Updated 25 May 2023 at 15:25 IST
Astronomers spot possible black hole with stars moving 'like bees swarming around hive'
A cosmic region that appears to be a rare intermediate-mass black hole has caught the eye of astronomers from 6,000 light-years away.
A rare cosmic region that appears to be a midsize black hole has caught the eye of astronomers from 6,000 light-years away. Eduardo Vitral, an astrophysicist at the Space Telescope Science Institute in Maryland, along with his team, spotted a miniscule region containing the mass of 800 suns and causing disruption among stars located nearby.
The observations of the team have pointed to one thing- the potential existence of a rare intermediate-mass black hole that is located near the Scorpius constellation. "It's too tiny for us to be able to explain other than it being a single black hole. Alternatively, there might be a stellar mechanism we simply don't know about, at least within current physics," said Vitral, who is also the lead author of a study centred around the recent finding.
So far, most of the black holes discovered by astronomers come in two sizes, either as small as 10 to 100 times the sun's mass, or the ginormous ones that are millions, if not billions times heavier than the sun. Locating a medium-sized black hole has been a rare occurence, therefore, perplexing scientists.
How astronomers made the discovery
However, Vitral's team believes that it has been able to find the "gravitational pothole," thanks to a comprehensive analysis of more than a decade worth of Hubble Space Telescope data on the Messier 4 (or M4) star cluster, according to Space.com. The black hole, like all others, is not directly visible.

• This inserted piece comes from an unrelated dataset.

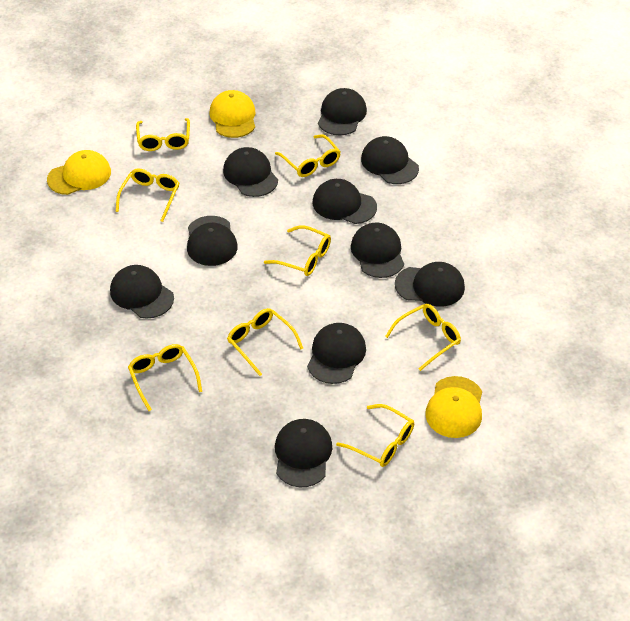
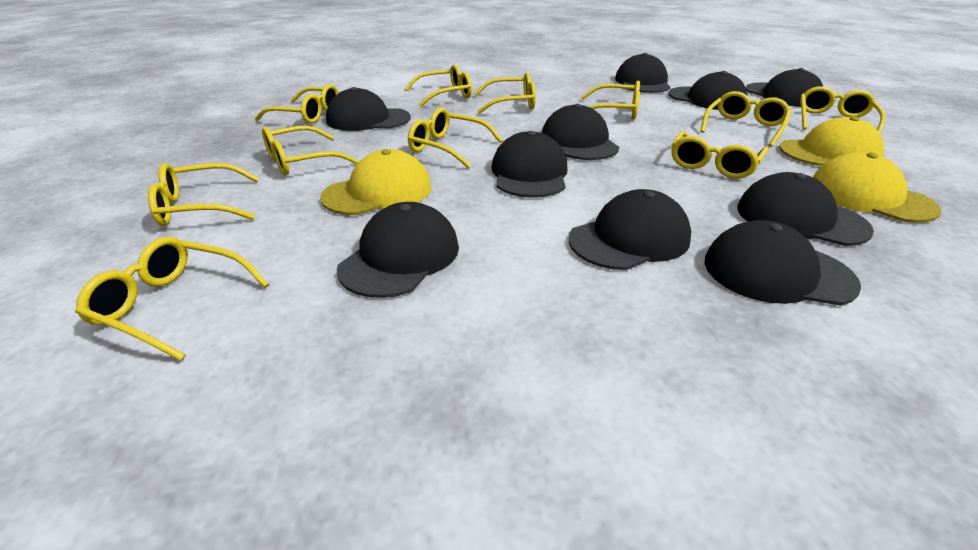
yellow glasses: [116,169,179,222] [128,344,202,411] [136,118,190,151] [227,308,303,376] [264,225,331,276] [275,134,341,177] [336,404,414,467] [385,304,461,371] = 8 -> [75,237,269,361] [148,163,259,226] [255,84,339,124] [262,126,359,175] [404,64,472,107] [408,107,503,168] [474,72,536,114] [581,81,640,119] [671,131,769,179] [700,91,791,147] [800,86,886,134] = 11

To view it, the team used data from the European Space Agency's star-mapping Gaia spacecraft to observe the motion of stars at M4's center, which appeared "like bees swarming around a hive". "If the object isn't a single intermediate-mass black hole, it would require an estimated 40 smaller black holes crammed into a space only one-tenth of a light-year across to produce the observed stellar motions. The consequences are that they would merge and/or be ejected in a game of interstellar pinball," Vitral's team said in a statement.